I wasn’t prepared for the level of emotion this production was going to make me feel. I came out of the theatre a little bit drained, I won’t lie, from just how powerful this piece is. One man bringing to life four very different characters, all dealing with the effects of the same tragic event, as well as the difficulties of their own everyday-lives.
Sally Lewis’s script is stunningly intelligent, subtle, and relentlessly real piece of writing. Her sense of language and how language creates and differentiates character in drama is gorgeous and clearly the work of a master in the art. She pumps huge emotional weight into simple lines of dialogue through the pure honesty of her writing, and in doing so confronts issues and ideas that some might rather avoid with an unabashed but gentle instance that we can’t help but give into. It is one of the most incredible scripts I’ve seen in my four years of coming up here and one that only an actor like Neil Gwynne could do justice to.
Gwynne is a performer of near indescribable depth of talent, and for this play delivers what is, I’m fairly certain, the finest acting from a single performer I’ve seen this Fringe. Everything from voice down the most minute bit of body language is so distinct with each character that the audience knows exactly who they’re about to hear from before a new line has even been uttered. This, added to the heart-rending sincerity and emotional punch with which Gwynne portrays these characters, makes for truly beautiful piece of theatre with an untold number of complex dimensions to that beauty.
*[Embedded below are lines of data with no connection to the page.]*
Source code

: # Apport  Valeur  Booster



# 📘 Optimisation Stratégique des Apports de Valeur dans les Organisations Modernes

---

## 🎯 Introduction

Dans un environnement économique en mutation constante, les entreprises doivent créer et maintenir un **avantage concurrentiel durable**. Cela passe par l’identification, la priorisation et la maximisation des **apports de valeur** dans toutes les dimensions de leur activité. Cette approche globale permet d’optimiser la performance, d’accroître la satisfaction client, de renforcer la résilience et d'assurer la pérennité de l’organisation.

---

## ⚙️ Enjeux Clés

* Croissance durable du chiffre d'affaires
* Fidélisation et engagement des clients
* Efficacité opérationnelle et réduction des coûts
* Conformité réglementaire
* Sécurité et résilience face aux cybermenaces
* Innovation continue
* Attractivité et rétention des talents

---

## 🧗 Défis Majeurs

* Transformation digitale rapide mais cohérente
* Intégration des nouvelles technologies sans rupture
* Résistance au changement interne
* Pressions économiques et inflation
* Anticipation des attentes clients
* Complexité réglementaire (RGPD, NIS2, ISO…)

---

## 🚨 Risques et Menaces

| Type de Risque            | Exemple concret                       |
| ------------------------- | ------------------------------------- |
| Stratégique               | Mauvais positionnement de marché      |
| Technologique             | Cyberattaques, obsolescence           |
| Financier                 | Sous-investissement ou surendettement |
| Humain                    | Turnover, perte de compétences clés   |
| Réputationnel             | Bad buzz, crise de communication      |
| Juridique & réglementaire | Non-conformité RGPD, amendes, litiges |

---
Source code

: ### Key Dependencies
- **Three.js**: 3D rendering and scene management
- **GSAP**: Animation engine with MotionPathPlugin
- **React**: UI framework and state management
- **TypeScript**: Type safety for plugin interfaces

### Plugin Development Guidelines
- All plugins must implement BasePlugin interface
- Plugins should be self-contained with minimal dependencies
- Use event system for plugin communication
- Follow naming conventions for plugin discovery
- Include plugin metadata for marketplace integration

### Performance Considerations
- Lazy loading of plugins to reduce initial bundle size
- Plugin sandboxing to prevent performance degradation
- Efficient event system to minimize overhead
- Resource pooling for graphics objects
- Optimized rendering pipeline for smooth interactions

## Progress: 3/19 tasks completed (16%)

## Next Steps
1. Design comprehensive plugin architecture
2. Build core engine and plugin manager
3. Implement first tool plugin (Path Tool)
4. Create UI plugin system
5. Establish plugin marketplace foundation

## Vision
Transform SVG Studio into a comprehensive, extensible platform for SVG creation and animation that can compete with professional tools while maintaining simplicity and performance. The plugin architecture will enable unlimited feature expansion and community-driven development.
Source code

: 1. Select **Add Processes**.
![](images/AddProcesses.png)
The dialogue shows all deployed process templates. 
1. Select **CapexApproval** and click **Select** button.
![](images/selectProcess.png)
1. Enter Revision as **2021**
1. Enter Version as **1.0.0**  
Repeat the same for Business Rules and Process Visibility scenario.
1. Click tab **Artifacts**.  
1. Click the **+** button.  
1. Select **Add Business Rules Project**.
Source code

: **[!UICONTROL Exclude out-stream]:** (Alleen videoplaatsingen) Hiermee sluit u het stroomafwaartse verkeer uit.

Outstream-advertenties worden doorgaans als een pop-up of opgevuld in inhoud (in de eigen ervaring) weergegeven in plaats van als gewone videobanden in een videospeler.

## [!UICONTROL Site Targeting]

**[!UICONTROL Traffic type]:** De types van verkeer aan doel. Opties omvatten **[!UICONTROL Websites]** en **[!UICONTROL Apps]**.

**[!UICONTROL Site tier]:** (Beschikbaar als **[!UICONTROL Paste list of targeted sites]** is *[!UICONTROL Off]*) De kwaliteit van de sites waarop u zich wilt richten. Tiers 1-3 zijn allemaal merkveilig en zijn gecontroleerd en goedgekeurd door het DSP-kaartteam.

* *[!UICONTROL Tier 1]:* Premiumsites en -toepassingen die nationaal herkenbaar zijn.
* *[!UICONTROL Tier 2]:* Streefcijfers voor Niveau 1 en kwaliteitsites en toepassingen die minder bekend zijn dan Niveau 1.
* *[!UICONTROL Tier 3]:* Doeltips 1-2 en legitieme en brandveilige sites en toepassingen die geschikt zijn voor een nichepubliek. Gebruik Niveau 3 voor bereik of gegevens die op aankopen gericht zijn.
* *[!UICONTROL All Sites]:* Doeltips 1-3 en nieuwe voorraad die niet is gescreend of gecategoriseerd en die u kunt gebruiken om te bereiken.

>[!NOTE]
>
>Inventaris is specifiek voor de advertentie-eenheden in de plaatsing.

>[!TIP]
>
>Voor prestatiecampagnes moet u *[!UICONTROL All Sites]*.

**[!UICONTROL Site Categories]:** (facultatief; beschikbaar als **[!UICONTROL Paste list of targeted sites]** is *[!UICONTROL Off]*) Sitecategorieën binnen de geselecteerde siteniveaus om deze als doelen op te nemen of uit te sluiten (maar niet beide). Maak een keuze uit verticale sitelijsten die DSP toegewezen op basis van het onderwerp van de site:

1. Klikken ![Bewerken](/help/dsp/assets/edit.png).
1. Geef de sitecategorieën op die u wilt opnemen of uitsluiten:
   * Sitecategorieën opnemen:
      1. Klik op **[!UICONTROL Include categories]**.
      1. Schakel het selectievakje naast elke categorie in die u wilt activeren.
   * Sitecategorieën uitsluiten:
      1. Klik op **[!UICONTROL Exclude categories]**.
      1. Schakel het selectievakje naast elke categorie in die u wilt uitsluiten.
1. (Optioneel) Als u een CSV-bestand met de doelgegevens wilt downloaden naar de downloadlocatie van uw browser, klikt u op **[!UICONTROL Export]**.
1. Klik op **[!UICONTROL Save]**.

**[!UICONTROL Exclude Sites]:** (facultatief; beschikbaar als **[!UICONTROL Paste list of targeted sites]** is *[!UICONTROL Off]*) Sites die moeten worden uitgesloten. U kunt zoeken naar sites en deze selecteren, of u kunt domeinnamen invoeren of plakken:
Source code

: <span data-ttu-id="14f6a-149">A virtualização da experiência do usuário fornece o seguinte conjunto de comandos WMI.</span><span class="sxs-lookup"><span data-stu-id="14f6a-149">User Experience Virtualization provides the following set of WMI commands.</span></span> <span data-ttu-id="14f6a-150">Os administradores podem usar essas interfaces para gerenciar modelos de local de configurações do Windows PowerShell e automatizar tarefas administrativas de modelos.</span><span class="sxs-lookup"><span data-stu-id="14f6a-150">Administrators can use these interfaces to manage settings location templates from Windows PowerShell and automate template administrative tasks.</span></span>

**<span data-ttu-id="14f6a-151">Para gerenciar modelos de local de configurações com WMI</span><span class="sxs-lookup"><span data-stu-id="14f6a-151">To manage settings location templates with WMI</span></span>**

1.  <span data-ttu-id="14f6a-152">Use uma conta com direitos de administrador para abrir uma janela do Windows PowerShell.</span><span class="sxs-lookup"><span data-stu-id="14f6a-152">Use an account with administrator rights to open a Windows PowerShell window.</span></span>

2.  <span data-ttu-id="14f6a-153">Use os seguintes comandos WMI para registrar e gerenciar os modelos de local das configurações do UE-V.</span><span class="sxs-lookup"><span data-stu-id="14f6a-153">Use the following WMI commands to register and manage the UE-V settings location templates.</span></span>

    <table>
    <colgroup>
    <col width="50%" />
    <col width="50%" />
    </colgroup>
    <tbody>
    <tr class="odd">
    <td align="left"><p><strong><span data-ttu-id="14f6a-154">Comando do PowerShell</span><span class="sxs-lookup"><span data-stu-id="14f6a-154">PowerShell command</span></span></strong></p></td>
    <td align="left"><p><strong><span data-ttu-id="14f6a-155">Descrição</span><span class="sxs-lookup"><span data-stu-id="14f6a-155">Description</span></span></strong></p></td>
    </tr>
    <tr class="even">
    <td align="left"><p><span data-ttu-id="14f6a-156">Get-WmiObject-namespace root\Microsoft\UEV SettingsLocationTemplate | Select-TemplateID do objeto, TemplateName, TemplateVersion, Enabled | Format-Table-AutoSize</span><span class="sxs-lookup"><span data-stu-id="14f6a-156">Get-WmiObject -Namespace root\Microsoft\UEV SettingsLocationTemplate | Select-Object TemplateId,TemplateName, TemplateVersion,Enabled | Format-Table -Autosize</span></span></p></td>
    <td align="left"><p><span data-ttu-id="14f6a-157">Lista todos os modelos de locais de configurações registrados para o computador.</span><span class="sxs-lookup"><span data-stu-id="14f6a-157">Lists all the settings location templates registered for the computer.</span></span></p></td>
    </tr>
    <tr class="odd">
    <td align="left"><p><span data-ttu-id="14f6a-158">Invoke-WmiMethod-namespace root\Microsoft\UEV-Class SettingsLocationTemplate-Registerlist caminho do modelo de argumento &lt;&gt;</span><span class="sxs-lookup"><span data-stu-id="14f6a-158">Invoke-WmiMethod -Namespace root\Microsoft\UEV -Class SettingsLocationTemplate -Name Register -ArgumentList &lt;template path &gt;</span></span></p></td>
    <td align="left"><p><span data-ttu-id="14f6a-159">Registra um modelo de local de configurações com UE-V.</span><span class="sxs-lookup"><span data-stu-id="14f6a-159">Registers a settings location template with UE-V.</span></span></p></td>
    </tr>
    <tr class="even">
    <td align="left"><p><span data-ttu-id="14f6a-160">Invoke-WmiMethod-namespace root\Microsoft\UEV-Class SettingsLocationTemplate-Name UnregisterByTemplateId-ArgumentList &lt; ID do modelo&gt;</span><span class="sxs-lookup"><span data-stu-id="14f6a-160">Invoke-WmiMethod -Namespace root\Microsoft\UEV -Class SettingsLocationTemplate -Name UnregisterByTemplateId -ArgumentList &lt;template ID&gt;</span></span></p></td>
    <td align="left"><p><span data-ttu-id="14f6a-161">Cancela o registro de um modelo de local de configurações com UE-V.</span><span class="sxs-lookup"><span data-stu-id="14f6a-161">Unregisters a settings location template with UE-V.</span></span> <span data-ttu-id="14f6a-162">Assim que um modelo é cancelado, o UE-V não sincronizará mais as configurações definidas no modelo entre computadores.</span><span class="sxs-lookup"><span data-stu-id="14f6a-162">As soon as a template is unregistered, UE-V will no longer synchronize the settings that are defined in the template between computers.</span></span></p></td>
I still find myself a little stunned thinking back on just how incredible his performance was.
The staging choices, though amongst the most simple I’ve seen, are so effective in that simplicity that they, along with most aspects of this production, are up there with the best I’ve seen at the Fringe, and in the theatre generally.
This is amongst my top picks of this year’s Fringe, and another of my ‘must-see’ performances from anyone who’ll be here before the 18th. I wish this show were running for the whole Fringe, the more people that see this production the better. Benet Catty has directed an incredible production is the play that stays with you and, if my intuition is correct, stays with you for a while.